For as long as we can remember, the conventional wisdom has been that pre-owned business jet markets are “normalized” when 10% of the installed fleet is for sale. Apparently that’s the magic number where markets aren’t overly beneficial to buyers or sellers. By the Goldilocks principle of aircraft sales, 10% is just right.
Except: It’s completely wrong. And doesn’t even make sense.
Markets are normalized, or in some state of equilibrium, when there are roughly an equal number of buyers and sellers. The Rule of 10 implies that there is always a pool of buyers equal to 10% of the installed fleet and that it’s exclusively the supply side of the equation that dictates market direction.

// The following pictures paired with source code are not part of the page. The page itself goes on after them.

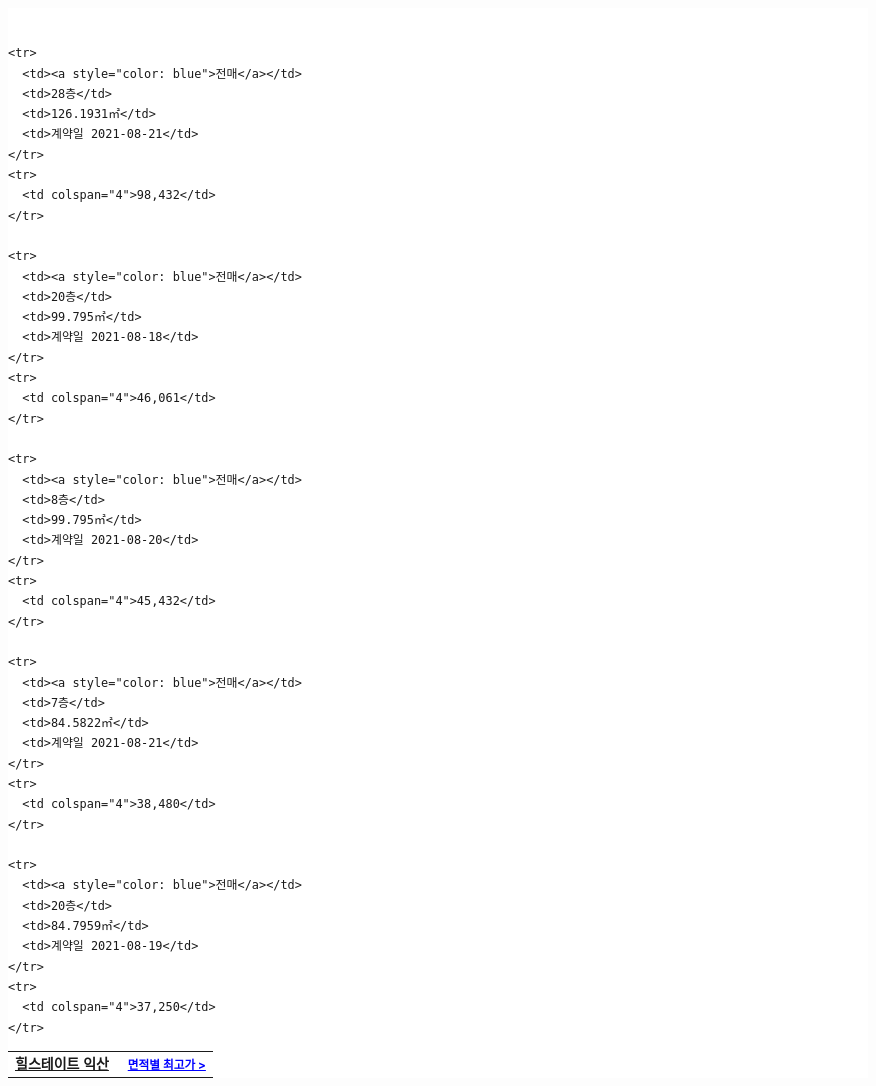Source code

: </table>
<br>
<table>
  <tr>
    <td colspan="4" style="font-weight: bold;"><a href="/apt/전라북도익산시마동힐스테이트익산">힐스테이트 익산</a> &nbsp;&nbsp;&nbsp; <a style="color: blue; font-size: smaller;" href="/apt/전라북도익산시마동힐스테이트익산">면적별 최고가 ></a></td>
  </tr>
    
    <tr>
      <td><a style="color: blue">전매</a></td>
      <td>28층</td>
      <td>126.1931㎡</td>
      <td>계약일 2021-08-21</td>
    </tr>
    <tr>
      <td colspan="4">98,432</td>
    </tr>
      
    <tr>
      <td><a style="color: blue">전매</a></td>
      <td>20층</td>
      <td>99.795㎡</td>
      <td>계약일 2021-08-18</td>
    </tr>
    <tr>
      <td colspan="4">46,061</td>
    </tr>
      
    <tr>
      <td><a style="color: blue">전매</a></td>
      <td>8층</td>
      <td>99.795㎡</td>
      <td>계약일 2021-08-20</td>
    </tr>
    <tr>
      <td colspan="4">45,432</td>
    </tr>
      
    <tr>
      <td><a style="color: blue">전매</a></td>
      <td>7층</td>
      <td>84.5822㎡</td>
      <td>계약일 2021-08-21</td>
    </tr>
    <tr>
      <td colspan="4">38,480</td>
    </tr>
      
    <tr>
      <td><a style="color: blue">전매</a></td>
      <td>20층</td>
      <td>84.7959㎡</td>
      <td>계약일 2021-08-19</td>
    </tr>
    <tr>
      <td colspan="4">37,250</td>
    </tr>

Let’s take a look at the newer generation large cabin business jet market as a whole. Bear in mind, all of these markets suffered massive declines in value last year (except the Gulfstream G650, which is in the process of doing that now):
Only three models have inventory levels above the 10% threshold, and in those cases, just barely. As a group, there is only 8.8% of the installed fleet for sale. By The Rule of 10, we should be in a supply-constrained market and prices should be stabilizing. In other words, the exact opposite of reality.

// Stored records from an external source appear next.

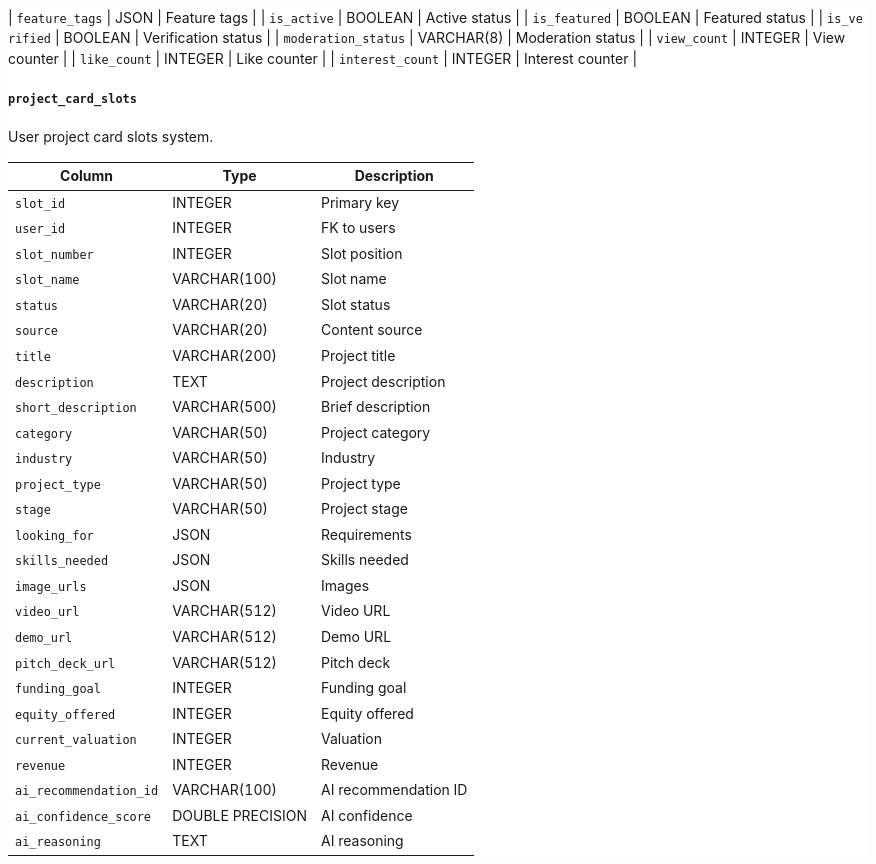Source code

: | `feature_tags` | JSON | Feature tags |
| `is_active` | BOOLEAN | Active status |
| `is_featured` | BOOLEAN | Featured status |
| `is_verified` | BOOLEAN | Verification status |
| `moderation_status` | VARCHAR(8) | Moderation status |
| `view_count` | INTEGER | View counter |
| `like_count` | INTEGER | Like counter |
| `interest_count` | INTEGER | Interest counter |

#### `project_card_slots`
User project card slots system.

| Column | Type | Description |
|--------|------|-------------|
| `slot_id` | INTEGER | Primary key |
| `user_id` | INTEGER | FK to users |
| `slot_number` | INTEGER | Slot position |
| `slot_name` | VARCHAR(100) | Slot name |
| `status` | VARCHAR(20) | Slot status |
| `source` | VARCHAR(20) | Content source |
| `title` | VARCHAR(200) | Project title |
| `description` | TEXT | Project description |
| `short_description` | VARCHAR(500) | Brief description |
| `category` | VARCHAR(50) | Project category |
| `industry` | VARCHAR(50) | Industry |
| `project_type` | VARCHAR(50) | Project type |
| `stage` | VARCHAR(50) | Project stage |
| `looking_for` | JSON | Requirements |
| `skills_needed` | JSON | Skills needed |
| `image_urls` | JSON | Images |
| `video_url` | VARCHAR(512) | Video URL |
| `demo_url` | VARCHAR(512) | Demo URL |
| `pitch_deck_url` | VARCHAR(512) | Pitch deck |
| `funding_goal` | INTEGER | Funding goal |
| `equity_offered` | INTEGER | Equity offered |
| `current_valuation` | INTEGER | Valuation |
| `revenue` | INTEGER | Revenue |
| `ai_recommendation_id` | VARCHAR(100) | AI recommendation ID |
| `ai_confidence_score` | DOUBLE PRECISION | AI confidence |
| `ai_reasoning` | TEXT | AI reasoning |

The second column, Absorption Rate, tells us what is really happening. This is a measure of how long it will take to work off the existing inventory at the current sales pace. In other words, the ratio between the number of buyers and sellers.

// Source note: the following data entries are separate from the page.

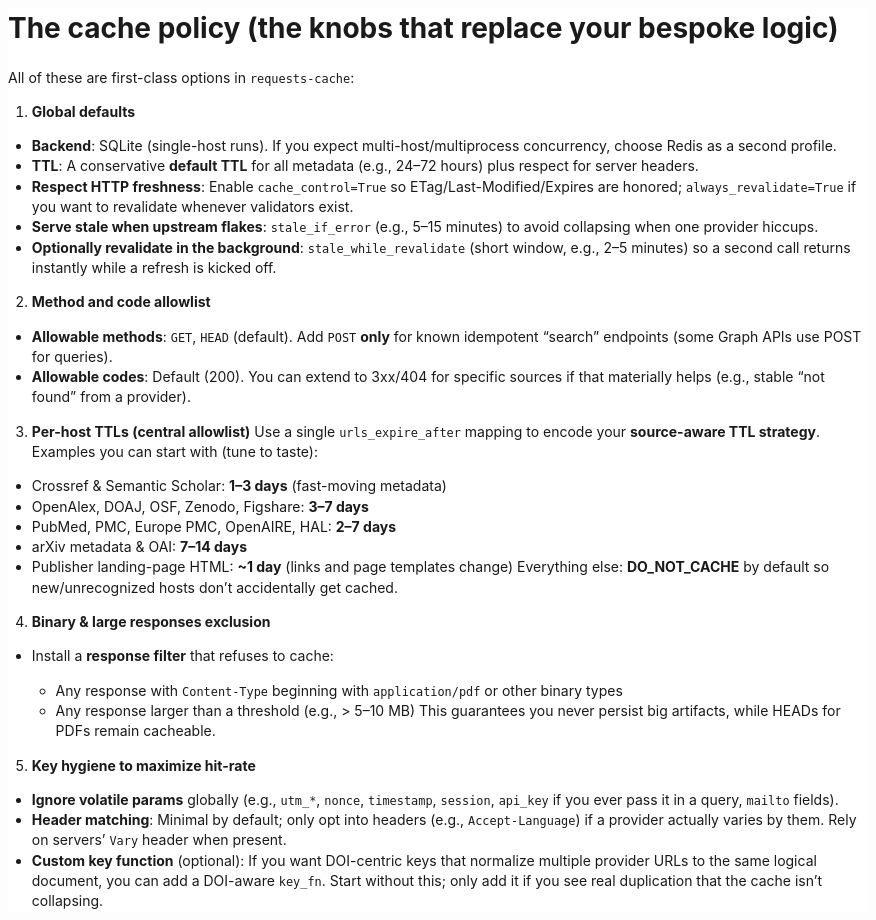 
# The cache policy (the knobs that replace your bespoke logic)

All of these are first-class options in `requests-cache`:

1. **Global defaults**

* **Backend**: SQLite (single-host runs). If you expect multi-host/multiprocess concurrency, choose Redis as a second profile.
* **TTL**: A conservative **default TTL** for all metadata (e.g., 24–72 hours) plus respect for server headers.
* **Respect HTTP freshness**: Enable `cache_control=True` so ETag/Last-Modified/Expires are honored; `always_revalidate=True` if you want to revalidate whenever validators exist.
* **Serve stale when upstream flakes**: `stale_if_error` (e.g., 5–15 minutes) to avoid collapsing when one provider hiccups.
* **Optionally revalidate in the background**: `stale_while_revalidate` (short window, e.g., 2–5 minutes) so a second call returns instantly while a refresh is kicked off.

2. **Method and code allowlist**

* **Allowable methods**: `GET`, `HEAD` (default). Add `POST` **only** for known idempotent “search” endpoints (some Graph APIs use POST for queries).
* **Allowable codes**: Default (200). You can extend to 3xx/404 for specific sources if that materially helps (e.g., stable “not found” from a provider).

3. **Per-host TTLs (central allowlist)**
   Use a single `urls_expire_after` mapping to encode your **source-aware TTL strategy**. Examples you can start with (tune to taste):

* Crossref & Semantic Scholar: **1–3 days** (fast-moving metadata)
* OpenAlex, DOAJ, OSF, Zenodo, Figshare: **3–7 days**
* PubMed, PMC, Europe PMC, OpenAIRE, HAL: **2–7 days**
* arXiv metadata & OAI: **7–14 days**
* Publisher landing-page HTML: **~1 day** (links and page templates change)
  Everything else: **DO_NOT_CACHE** by default so new/unrecognized hosts don’t accidentally get cached.

4. **Binary & large responses exclusion**

* Install a **response filter** that refuses to cache:

  * Any response with `Content-Type` beginning with `application/pdf` or other binary types
  * Any response larger than a threshold (e.g., > 5–10 MB)
    This guarantees you never persist big artifacts, while HEADs for PDFs remain cacheable.

5. **Key hygiene to maximize hit-rate**

* **Ignore volatile params** globally (e.g., `utm_*`, `nonce`, `timestamp`, `session`, `api_key` if you ever pass it in a query, `mailto` fields).
* **Header matching**: Minimal by default; only opt into headers (e.g., `Accept-Language`) if a provider actually varies by them. Rely on servers’ `Vary` header when present.
* **Custom key function** (optional): If you want DOI-centric keys that normalize multiple provider URLs to the same logical document, you can add a DOI-aware `key_fn`. Start without this; only add it if you see real duplication that the cache isn’t collapsing.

As of today, this segment of the market has over two years of available inventory. There simply isn’t enough demand relative to the supply. In modern times, the absorption rate declined in 2007 to less than a year and then blew up (along with the rest of the world), reaching a high of over 45 months in 2009. Not surprisingly, we saw price increases (Ha!) in large cabin pre-owned aircraft of around 10% in 2007. The 2009 loss in value was on the order of magnitude of 35%-40%.
In fact, doing some casual historical quasi-analysis using data from JetNet and Aircraft Bluebook, we can find a pretty good correlation between absorption rate and yearly price declines. The data suggests that the current 25.8-month absorption rate should correspond to an 11+% average annual drop in value.
And what levels correlate with price stability? Probably something closer to 12 months of available inventory. But bear in mind, this needs to apply market wide- an individual model may show periodic signs of strength but will ultimately be held in check by the macro environment.
This effectively means we are carrying an extra year of inventory over and above what the market demand is right now. Based on the sample of aircraft listed above, all we need to do is have one really good week where we sell about 90 jets and things will be OK again.
See, there’s hope.
P.S. For those Rule of 10’ers out there … the new rule is about 4% … until it changes.